In questo post vedremo come fare, iniziando da 0, a deployare una nostra soluzione su una Web App di Azure utilizzando la nuova Build di Visual Studio Online.
Per farlo, useremo esclusivamente il portale web di VSO.
Collegare Azure a VSO
Innanzitutto bisogna “far sapere” a Visual Studio Online che abbiamo un account Azure che vogliamo utilizzare come endpoint di deploy per la nostra soluzione.
Per farlo, dobbiamo andare nella parte dei setting del progetto (cliccando sull’apposito bottone  presente in alto a destra, dopo essere entrati nella pagina del progetto), cliccare sulla tab “Services“, poi su “Add new Service Connection” ed infine su “Azure“.
A questo punto si aprirà un popup dove dovremo inserire l’ID della sottoscrizione Azure che contiene o conterrà la web app da pubblicare, un nome (anche se il campo si chiama “Subscription Name“, non è necessario usare il nome della sottoscrizione, si tratta di un campo di testo libero che ci servirà per identificare la sottoscrizione nel caso ne collegassimo più di una a VSO) e le modalità di autenticazione.
È possibile utilizzare sia un certificato (reperibile tramite il portale di Azure) sia direttamente le credenziali.
Fatto questo, la nostra subscription di Azure e il nostro account Visual Studio Online saranno collegati (almeno su questo team project).
Creare la build definition
Ora che abbiamo impostato la connessione tra VSO ed Azure, spostiamoci nella sezione Build del progetto e creiamo una nuova build definition di tipo deployment.
Siccome vogliamo deployare su Azure, nella sezione “Deployment” scegliere “Azure Website” come indicato nell’immagine.
Verrà create una nuova build definition con alcuni step da configurare.
Vediamo passo passo come procedere.
Il primo step rappresenta il vero e proprio processo di Build.

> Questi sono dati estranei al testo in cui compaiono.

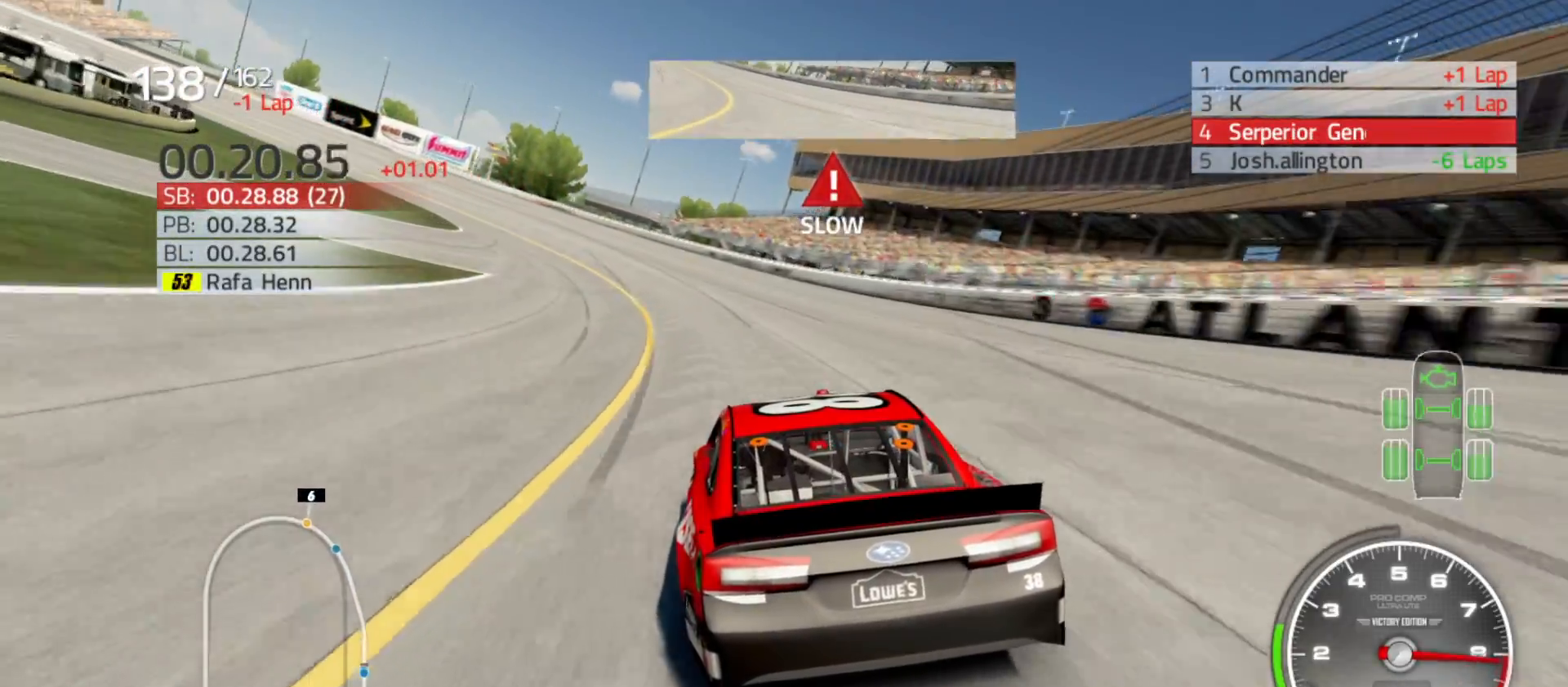
{"buttons": [], "left_stick": "left", "right_stick": "center", "events": []}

È completamente configurabile, ma la cosa più importante è quella di definire il file di soluzione che dovrà essere utilizzato come source della build. Va selezionato nella casella indicata dalla freccia rossa.

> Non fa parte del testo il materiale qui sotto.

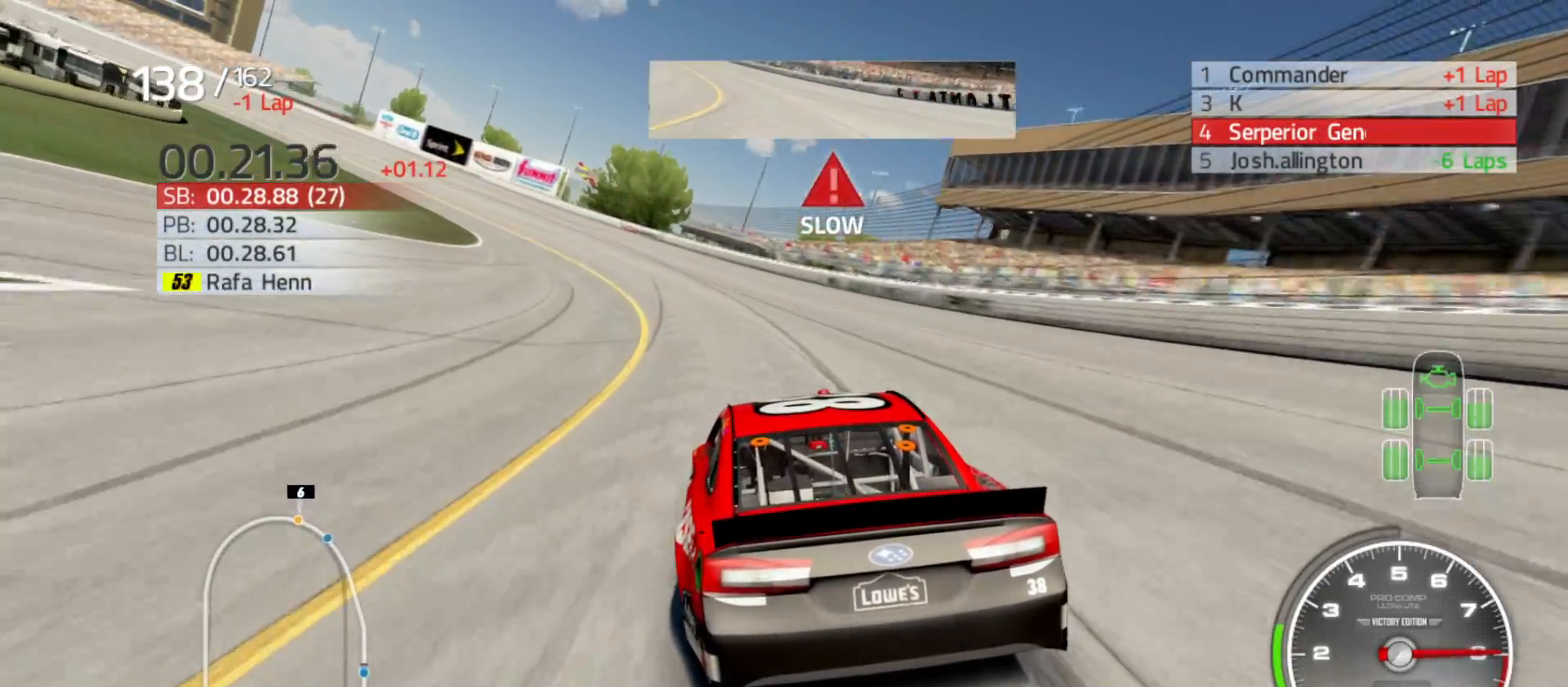
{"buttons": ["R2"], "left_stick": "left", "right_stick": "center", "events": [[183, "R2", "down"]]}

Nel secondo step vanno inseriti i criteri di esecuzione post-build degli Unit Test. Se non abbiamo degli unit test (male…) oppure non vogliamo eseguirli (male anche questo :) ) possiamo eliminare questo step cliccando sulla “X” che compare spostanto il mouse su questo step.
Il terzo step è quello che ci interessa di più in quanto è quello che si occupa di fare il deploy del risultato della Build verso la nostra web app su Azure.
Qui troviamo un menu a discesa in cui, se l’associazione della sottoscrizione Azure è andata a buon fine, troviamo le nostre sottoscrizioni collegate a VSO e possiamo scegliere quella che faà da target per il deploy.
Nella casella successiva, denominata “Web App Name” dobbiamo inserire manualmente il nome della Web App di destinazione. Come vedete in realtà si tratta anche in questo caso di una Combo Box, ma al momento attuale le Web App già esistenti non vengono caricate automaticamente (non dimentichiamo che questa nuova build è ancora in preview).
Ecco quindi alcuni consigli e note:
  • Se inseriamo un nome di una web app che non esiste nella nostra sottoscrizione e che non esiste nella region selezioanta, verrà creata su Azure nella region selezionata
  • Se inseriamo un nome di una web app che non esiste nella nostra sottoscrizione ma che esiste già in quella region, verrà restituito un errore in fase di deploy
  • Se inseriamo un nome di una web app che esiste già nella nostra sottoscrizione ma che è in una region diversa, verrà restituito un errore in fase di deploy
  • Se inseriamo un nome di una web app che esiste già nella nostra sottoscrizione e che si trova nella region selezionata, il deploy utilizzerà quella web app e la aggiornerà

Quindi attenzione a quello che scriviamo :)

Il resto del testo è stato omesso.